A strong capacity for scientific research is needed within government to act as an independent and unbiased source of scientific information and innovation for Canadians. Further cuts to science-based government programs will also only serve to undercut the government’s ability to perform necessary regulatory functions, such as governing medical health, and ensuring food and water safety. The continued funding of federal research labs is critical to the well-being of all Canadians as these provide important regulatory functions and serve to advise policy makers. These functions would be lost if the work were to shift to educational institutions or the private sector.

Our Recommendations

1.   Any federal plan to control spending must first deal with the waste of financial resources on outsourcing.

2.   The Institute calls on the federal government to maintain the competitiveness of its employees’ compensation by providing sufficient funds for decent wage increases. This includes the need to protect employees’ pension and benefits and to bargain fair working conditions without arbitrarily using its legislative powers.

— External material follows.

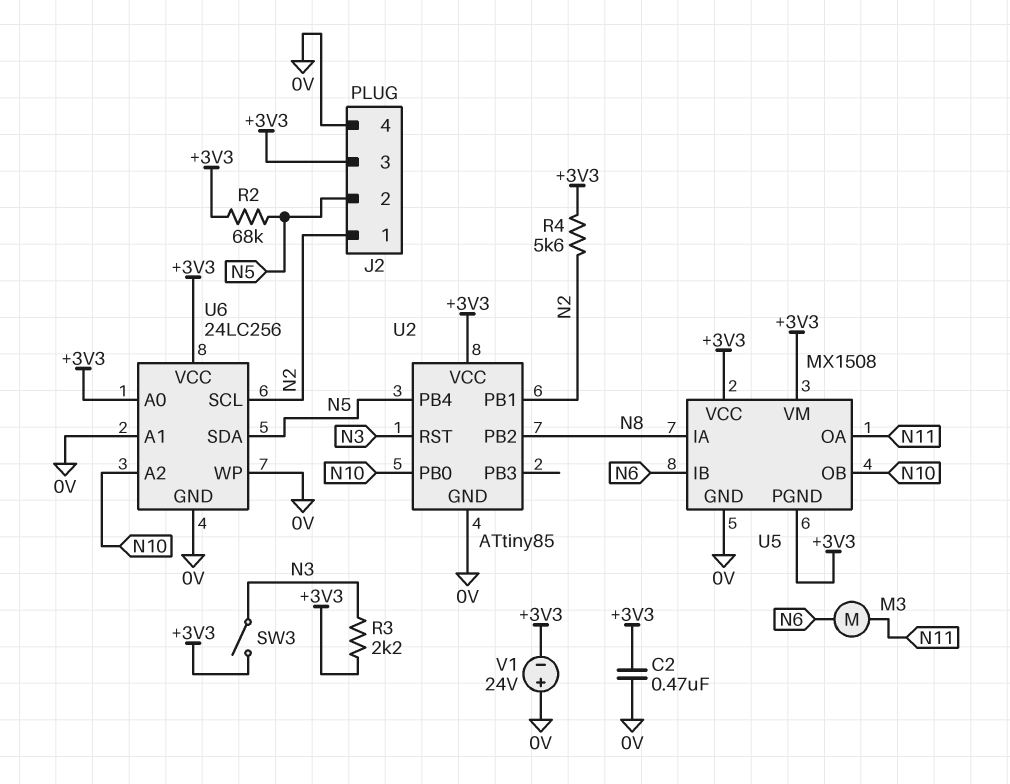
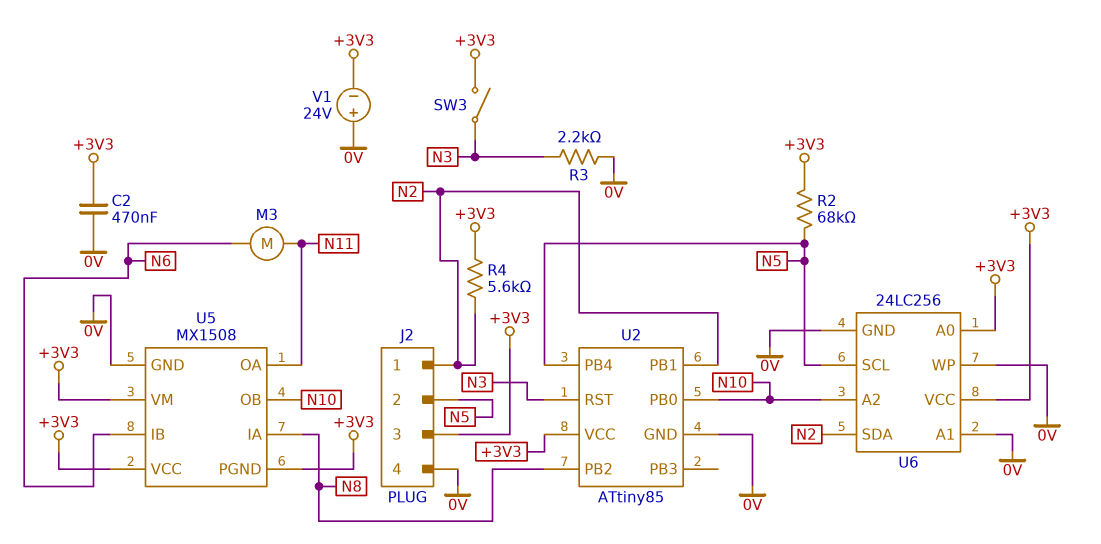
R3: 2.2k (+3V3, N3) -> 2.2k (0V, N3)
U6 pin SCL: N2 -> N5
U6 pin SDA: N5 -> N2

3.   We recommend that the government prioritize the value and importance of public science and invest more strongly in its efforts for fostering in-house research and development. Such efforts are necessary for the formulation of evidence-based government policy so as to provide crucial innovations and regulations for sustained Canadian social and economic development.


[i]       Parliamentary Budget Office, “Fiscal Transparency: Parliament and the Expenditure Management System Analysis of Government Responses to a Motion of the House of Commons Standing Committee on Finance,” Ottawa, Canada, February 25, 2011. Available at:  http://www2.parl.gc.ca/sites/pbo-dpb/documents/Fiscal_Transparency_EN.pdf

[ii]      Table A2.2, Available at: http://www.budget.gc.ca/2009/plan/bpa2-eng.html

[iv]     David MacDonald. “The Shadow Public Service.” CCPA, March 2011.

[v]      Statistics Canada: CANSIM - TABLE 051-0005 Estimates of Population, Canada, provinces and Territories

[vi]     Statistics published in the 2009/2010 Public Service Commission annual report show that, the executive population has grown by 24% (from 3,799 to 4,716) between 2005 and 2009, compared to only a 14% increase in the core public administration workforce.

[vii]    To address some of the staffing problems late 1990s and reduce the negative pay gap with the private sector, the Treasury Board Secretariat offered many of its key professional employees (such as the IT specialists, engineers, research scientists, medical doctors, nurses…) a significant bonus payment commonly called “Terminable Allowance”.

[viii]   In 2007, one year before the current recession, the Treasury Board Secretariat released a report on the federal public sector compensation and comparability commonly known as the Lahey Report. One of the major findings of that report was that the compensation package offered to public service professionals is comparable to the one offered to their private sector counterparts.

[ix]     Organisation for Economic Cooperation and Development, Main Science Indicators, various years.